The one thing about Occupy Wall Street, though, is what no one had counted on: the deafening silence on the Republican side. Democrat senators such as Barney Frank and independent – yet Republican primary runner – Ron Paul supported the movement from the get-go. The vast majority of those in office, however, remained completely mute. For a long time their lack of appropriate commentary justified itself by a so-called vagueness as to where the movement was heading and what their precise demands were. When the first violent clashes with law enforcement took place, they took place with the world watching: on the nightly news, but more importantly on Occupy Wall Street’s own livestream, the self-generated source of information on the movement. In New York City, the home base of the movement, the police operation labeled “Bloomberg Dawn” by the occupiers was met with unprecedented support from the every day man and even elected officials: among the arrested was a City Council member. From then on, especially after the terrifying demonstration of force by the Oakland Police Department, Occupy Wall Street showed more than simple discontentment with banks and their allies – it proved disenchantment and lack of trust towards the very institution of government, the need for a real freedom of speech, and hard proof that democracy still exists. Hardly had the United States seen such uprisings, such grasp on civil liberties held by the very Constitution the Tea Party claimed to respect. There was fear in the incumbent eyes. Their answer to disagreement and discontentment is not more elections or more town hall meetings, it’s oppression and repression. That everybody, thanks to the internet, can now see and access.

The GOP doesn’t play the democracy game anymore. It just wants to be in charge all the time. And they certainly didn’t plan OWS.

What is shocking and bewildering to them is that the police state no longer scares people. They’re ready to fight. The threat of pepper sprays, of mace, of batons, and of imprisonment without clear charges is expected, even accepted among the occupiers. The National Lawyers Guild even provided free legal aid to those without assistance during arrest. The General Assemblies provided information on how to peacefully resist arrest.
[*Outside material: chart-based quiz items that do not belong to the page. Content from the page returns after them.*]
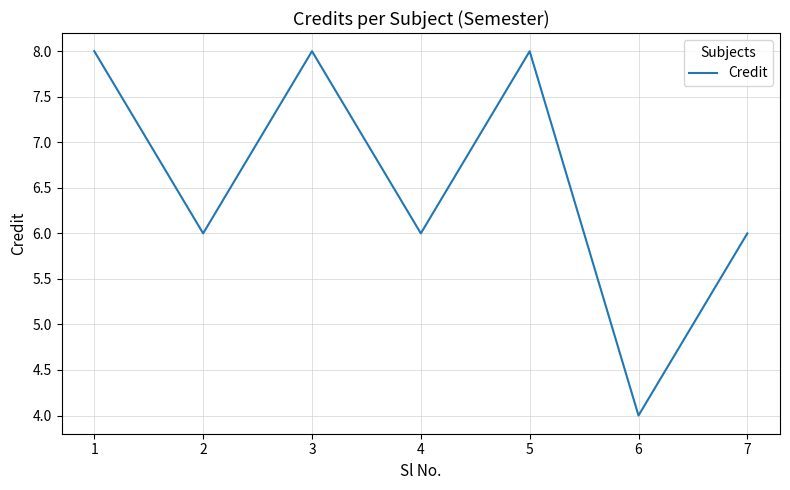

What is the sum of all values?

46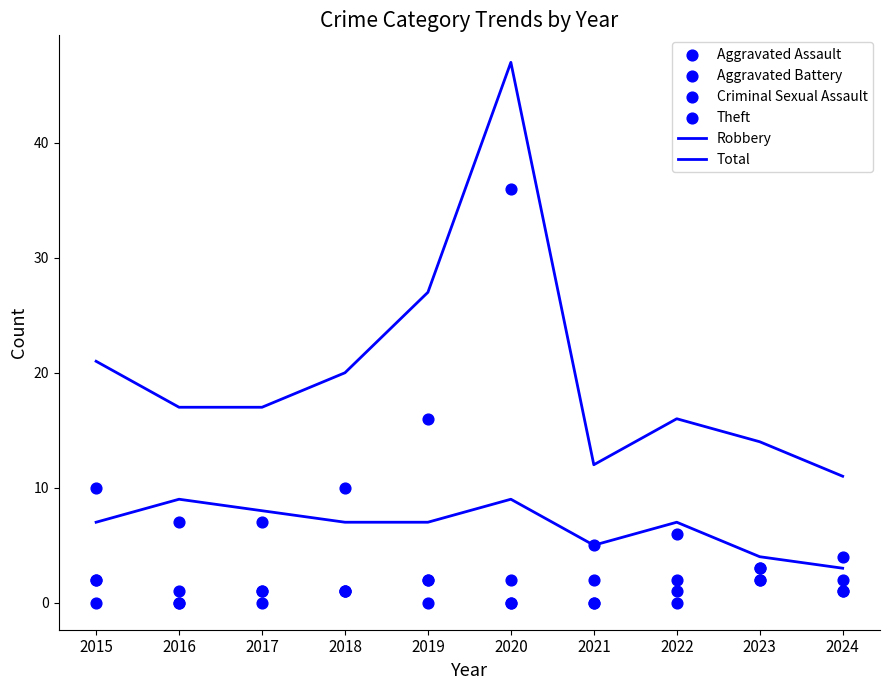

What is the total value across all series at 2021?

24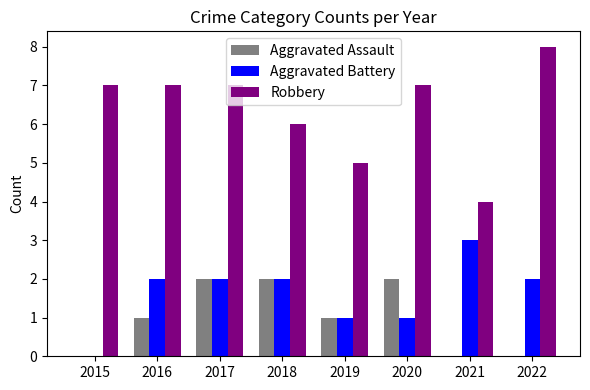

What is the sum of the Aggravated Battery values at 2020 and 2018?

3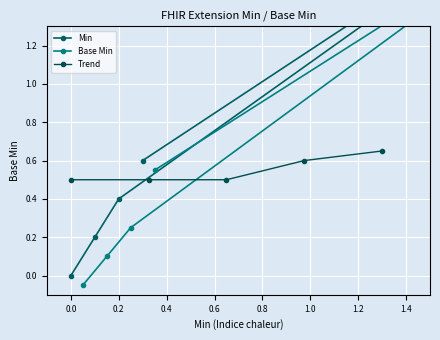

At which category is the sum across all series the highest?

0.4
Several million dollars were donated through private funds to the cause so occupiers can have shelter, food, and electricity for their laptops and iPhones, instrumental for the message to keep on spreading. The tables have turned: the lyricism in the discourse, the great calls for justice, the appeal to the morals of putative supporters, the poking of socio-political buttons is now in OWS’s cold, callous palms. There is not a single family in the great land of the free that doesn’t have a son, a brother, a cousin, a mother that is out of work, whose house’s mortgage is slipping out of their hands, with a stepbrother recently graduating college having to deal with not having a future in sight. The nation is rising and asking for the American dream to be handed back to them, the people; for transparency and trustworthiness; for a reason to believe, and another reason not to be afraid. Chuck Palahniuk once wrote that once you’ve lost everything, you’re free to do anything. Nothing could illustrate it better than Occupy Wall Street, people leaving the comfort of their apartment to live under a tent with a thousand strangers all reunited against the same cause. The Republican Party is failing because it has failed the very people that would once buy into their easily articulated spin. The Democrats are losing momentum because they no longer know how to speak to a youth movement that was once easily acquired in the polls. Occupy Wall Street is now more than a movement. It is. And it will stay.